I'm new to Tensorflow and i'm trying to train a model for which I am using an ImageDataGenerator:
data_gen = tf.keras.preprocessing.image.ImageDataGenerator(
rotation_range=40,
width_shift_range=0.2,
height_shift_range=0.2,
rescale=1./255,
shear_range=0.2,
zoom_range=0.2,
horizontal_flip=True,
fill_mode='nearest')
BATCH_SIZE = 32
train_gen = data_gen.flow_from_dataframe(
mapping_train,
x_col = 'path',
y_col = 'label',
target_size = (256, 256),
batch_size = BATCH_SIZE
)
mapping_train
is a dataframe that contains the path_to_image and class_label columns.
I'm applying transfer learning using VGG16 and calling the fit_generator method as:
model_1.fit_generator(train_gen,
steps_per_epoch=mapping_train.shape[0] / BATCH_SIZE,
epochs=3
)
However, my GPU is only at less than 2% at all times but my VRAM usage is almost full (4GB) with a batch size of 32.

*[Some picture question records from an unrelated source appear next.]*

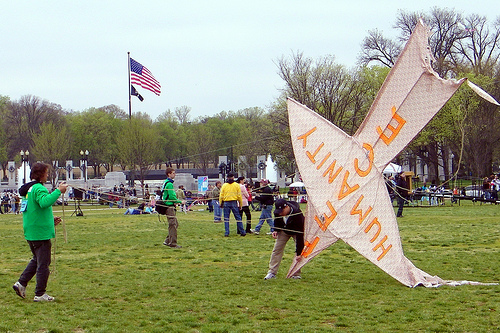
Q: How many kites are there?
A: One.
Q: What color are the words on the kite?
A: Orange.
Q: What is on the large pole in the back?
A: A flag.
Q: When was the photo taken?
A: Day time.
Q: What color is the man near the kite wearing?
A: Black.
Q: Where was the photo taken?
A: At a park.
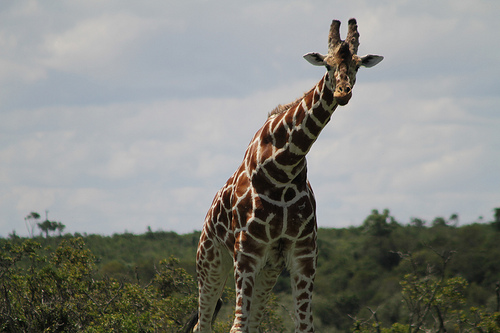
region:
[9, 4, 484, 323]
Large adult giraffe at a safari.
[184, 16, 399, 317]
Giraffe with large brown spots.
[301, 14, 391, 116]
Head of a giraffe.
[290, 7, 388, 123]
Horns of an adult giraffe.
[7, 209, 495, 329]
Grassland area of a safari.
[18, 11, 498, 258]
Cloudy sky during the day.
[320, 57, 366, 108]
Face of a giraffe.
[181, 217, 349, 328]
Legs of an adult giraffe.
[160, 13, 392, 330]
Giraffe with beige fur and dark brown spots.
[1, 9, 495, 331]
A large adult giraffe standing in a vast grassy area.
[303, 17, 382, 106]
head of the giraffe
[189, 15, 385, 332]
a brown and white colored giraffe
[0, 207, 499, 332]
area of grass and bushes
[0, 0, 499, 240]
cloudy grayish white sky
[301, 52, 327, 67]
right ear of the giraffe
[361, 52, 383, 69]
left ear of the giraffe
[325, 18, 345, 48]
right horn on the giraffe's head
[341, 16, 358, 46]
left horn on the giraffe's head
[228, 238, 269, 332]
right front leg of the giraffe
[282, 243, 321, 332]
left front leg of the giraffe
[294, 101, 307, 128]
brown spot on giraffe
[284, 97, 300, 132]
brown spot on giraffe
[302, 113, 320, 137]
brown spot on giraffe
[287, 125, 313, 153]
brown spot on giraffe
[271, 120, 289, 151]
brown spot on giraffe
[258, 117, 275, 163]
brown spot on giraffe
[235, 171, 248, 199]
brown spot on giraffe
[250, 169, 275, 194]
brown spot on giraffe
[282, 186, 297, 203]
brown spot on giraffe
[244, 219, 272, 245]
brown spot on giraffe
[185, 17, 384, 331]
Brown and white giraffe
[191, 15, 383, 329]
Giraffe posing for camera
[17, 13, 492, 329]
Giraffe out in wild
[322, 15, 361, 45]
Two horns on giraffe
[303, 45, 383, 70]
Ears sticking out on giraffe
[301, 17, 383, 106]
Head of giraffe facing camera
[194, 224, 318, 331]
Three legs on giraffe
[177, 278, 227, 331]
End of tail sticking out from giraffe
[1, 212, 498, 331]
Green, lush trees and vegetation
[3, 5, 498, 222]
Cloudy overcast skies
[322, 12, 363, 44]
ossicones on head of giraffe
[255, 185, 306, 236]
brown spots on giraffe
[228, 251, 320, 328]
two giraffe legs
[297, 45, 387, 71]
two giraffe ears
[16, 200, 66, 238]
trees in grass field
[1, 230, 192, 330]
bush next to giraffe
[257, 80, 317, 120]
brown giraffe mane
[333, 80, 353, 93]
two giraffe nostrils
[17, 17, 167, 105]
white cloud in sky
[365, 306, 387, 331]
tree branch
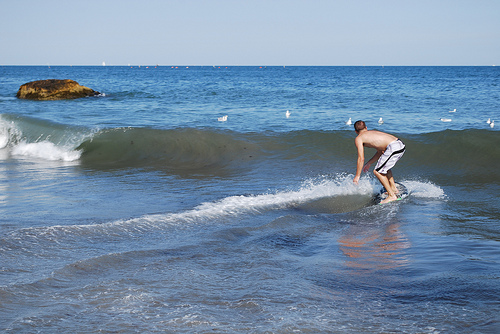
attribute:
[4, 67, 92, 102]
rock — brown, large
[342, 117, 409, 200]
surfer — male, surfing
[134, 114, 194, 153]
waves — incoming, white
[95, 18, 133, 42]
sky — blue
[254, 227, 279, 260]
water — blue, motionless, crashing, white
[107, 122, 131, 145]
wave — rolling, small, incoming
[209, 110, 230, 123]
bird — white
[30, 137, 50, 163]
foam — white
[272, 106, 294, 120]
birds — white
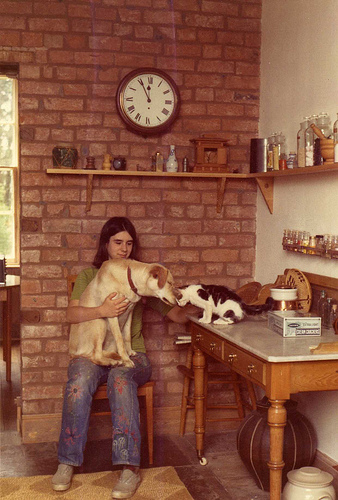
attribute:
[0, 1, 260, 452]
wall — brick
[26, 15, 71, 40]
brick — red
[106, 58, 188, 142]
clock — round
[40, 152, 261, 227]
shelf — wood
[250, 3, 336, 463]
wall — white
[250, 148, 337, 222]
shelf — wood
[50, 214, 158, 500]
girl — sitting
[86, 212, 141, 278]
hair — short, dark, combed, parted, neat, brown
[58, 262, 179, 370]
shirt — green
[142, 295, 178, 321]
sleeve — short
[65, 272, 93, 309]
sleeve — short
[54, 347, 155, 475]
jeans — blue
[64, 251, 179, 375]
dog — sitting, brown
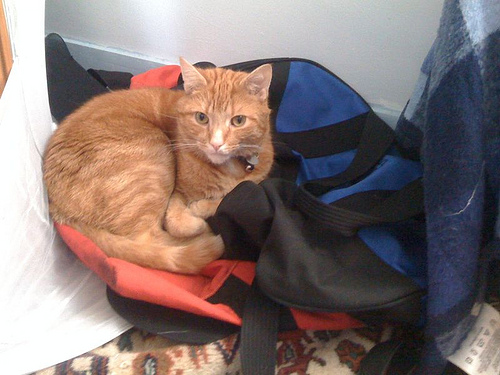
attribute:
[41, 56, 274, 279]
cat — orange, laying down, laying, sitting, resting, lying, small, black, yellow, furry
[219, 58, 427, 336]
bag — blue, black, red, lying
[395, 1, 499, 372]
blanket — blue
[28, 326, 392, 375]
rug — wool, tan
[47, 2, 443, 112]
wall — white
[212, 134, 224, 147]
nose — pink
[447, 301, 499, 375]
tag — white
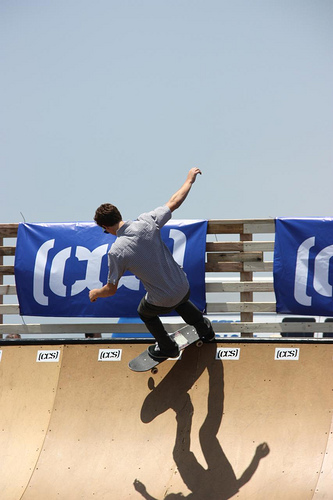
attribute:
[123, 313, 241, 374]
skateboard — black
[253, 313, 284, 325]
snow — white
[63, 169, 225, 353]
man — skateboarding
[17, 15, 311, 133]
sky — blue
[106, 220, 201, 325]
shirt — blue, grey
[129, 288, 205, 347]
jeans — black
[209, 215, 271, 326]
fence — wooden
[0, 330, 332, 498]
halfpipe — wooded, wooden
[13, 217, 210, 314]
banner — blue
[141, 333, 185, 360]
shoes — black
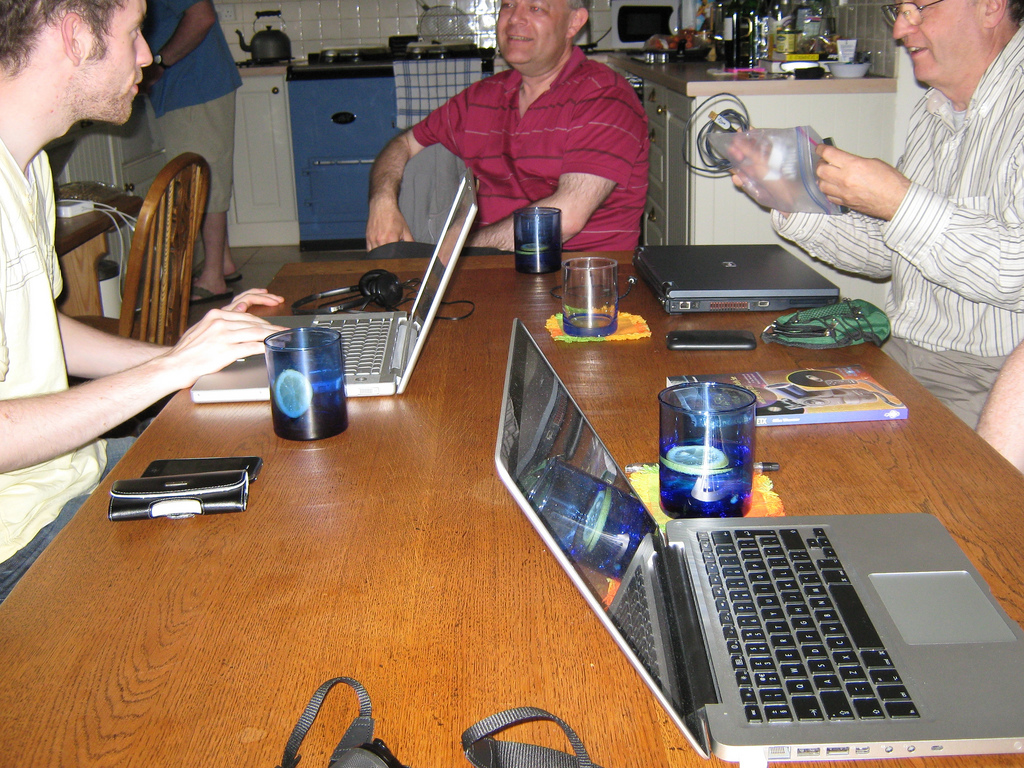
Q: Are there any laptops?
A: Yes, there is a laptop.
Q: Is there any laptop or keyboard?
A: Yes, there is a laptop.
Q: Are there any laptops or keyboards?
A: Yes, there is a laptop.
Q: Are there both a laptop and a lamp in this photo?
A: No, there is a laptop but no lamps.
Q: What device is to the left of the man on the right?
A: The device is a laptop.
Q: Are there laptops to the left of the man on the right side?
A: Yes, there is a laptop to the left of the man.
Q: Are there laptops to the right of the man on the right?
A: No, the laptop is to the left of the man.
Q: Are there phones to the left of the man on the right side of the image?
A: No, there is a laptop to the left of the man.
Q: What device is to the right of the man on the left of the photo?
A: The device is a laptop.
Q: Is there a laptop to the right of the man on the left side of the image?
A: Yes, there is a laptop to the right of the man.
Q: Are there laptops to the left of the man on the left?
A: No, the laptop is to the right of the man.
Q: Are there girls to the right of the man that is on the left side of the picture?
A: No, there is a laptop to the right of the man.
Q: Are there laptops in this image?
A: Yes, there is a laptop.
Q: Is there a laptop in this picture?
A: Yes, there is a laptop.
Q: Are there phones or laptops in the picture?
A: Yes, there is a laptop.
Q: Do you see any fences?
A: No, there are no fences.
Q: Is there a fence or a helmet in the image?
A: No, there are no fences or helmets.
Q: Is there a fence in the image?
A: No, there are no fences.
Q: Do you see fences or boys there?
A: No, there are no fences or boys.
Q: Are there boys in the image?
A: No, there are no boys.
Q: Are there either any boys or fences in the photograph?
A: No, there are no boys or fences.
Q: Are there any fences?
A: No, there are no fences.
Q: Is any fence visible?
A: No, there are no fences.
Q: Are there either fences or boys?
A: No, there are no fences or boys.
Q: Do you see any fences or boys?
A: No, there are no fences or boys.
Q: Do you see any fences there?
A: No, there are no fences.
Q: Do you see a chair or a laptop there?
A: Yes, there is a laptop.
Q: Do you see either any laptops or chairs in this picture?
A: Yes, there is a laptop.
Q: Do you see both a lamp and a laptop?
A: No, there is a laptop but no lamps.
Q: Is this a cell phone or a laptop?
A: This is a laptop.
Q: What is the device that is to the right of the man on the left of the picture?
A: The device is a laptop.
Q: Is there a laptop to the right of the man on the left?
A: Yes, there is a laptop to the right of the man.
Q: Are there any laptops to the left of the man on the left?
A: No, the laptop is to the right of the man.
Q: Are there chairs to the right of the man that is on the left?
A: No, there is a laptop to the right of the man.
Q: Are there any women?
A: No, there are no women.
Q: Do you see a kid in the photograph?
A: No, there are no children.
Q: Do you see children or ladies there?
A: No, there are no children or ladies.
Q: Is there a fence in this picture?
A: No, there are no fences.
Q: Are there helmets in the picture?
A: No, there are no helmets.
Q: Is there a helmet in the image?
A: No, there are no helmets.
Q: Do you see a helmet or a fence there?
A: No, there are no helmets or fences.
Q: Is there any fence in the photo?
A: No, there are no fences.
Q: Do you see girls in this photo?
A: No, there are no girls.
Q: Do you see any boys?
A: No, there are no boys.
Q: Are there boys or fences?
A: No, there are no boys or fences.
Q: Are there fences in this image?
A: No, there are no fences.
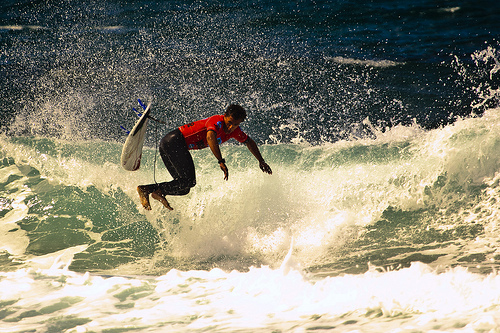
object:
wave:
[8, 126, 498, 261]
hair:
[222, 103, 248, 122]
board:
[121, 94, 155, 171]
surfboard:
[115, 94, 163, 175]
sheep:
[340, 48, 468, 217]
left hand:
[256, 159, 274, 176]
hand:
[214, 160, 230, 181]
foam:
[253, 99, 451, 258]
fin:
[123, 93, 165, 132]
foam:
[104, 223, 498, 331]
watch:
[210, 154, 227, 168]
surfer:
[109, 77, 278, 217]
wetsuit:
[143, 129, 202, 199]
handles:
[131, 95, 142, 124]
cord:
[144, 111, 159, 187]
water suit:
[138, 113, 248, 197]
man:
[135, 101, 272, 214]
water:
[0, 3, 499, 329]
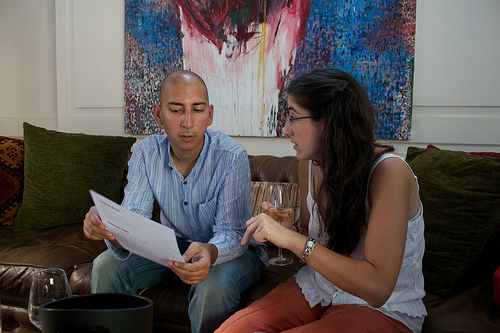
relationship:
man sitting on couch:
[82, 69, 269, 332] [1, 136, 500, 331]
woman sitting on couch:
[214, 69, 427, 332] [1, 136, 500, 331]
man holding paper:
[82, 69, 269, 332] [88, 188, 185, 269]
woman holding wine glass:
[214, 69, 427, 332] [266, 182, 291, 264]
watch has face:
[299, 237, 317, 266] [307, 240, 315, 249]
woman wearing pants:
[214, 69, 427, 332] [213, 272, 412, 332]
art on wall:
[125, 0, 417, 141] [1, 0, 500, 157]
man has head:
[82, 69, 269, 332] [152, 70, 214, 151]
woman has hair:
[214, 69, 427, 332] [288, 67, 393, 256]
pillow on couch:
[1, 136, 25, 231] [1, 136, 500, 331]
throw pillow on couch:
[13, 121, 136, 232] [1, 136, 500, 331]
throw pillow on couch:
[405, 146, 500, 292] [1, 136, 500, 331]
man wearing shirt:
[82, 69, 269, 332] [103, 130, 253, 267]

TensorFlow does recognize my GPU and calling tf.config.list_physical_devices('GPU')
prints GTX 1050Ti on my console.
I have tried:
- Increasing batch_size: Caused OOM error
- Tried this answer by using
use_multiprocessing = True
andworkers = 4
- Tried this answer by casting my labels into np.uint8
None of them worked. Would really appreciate some help with this.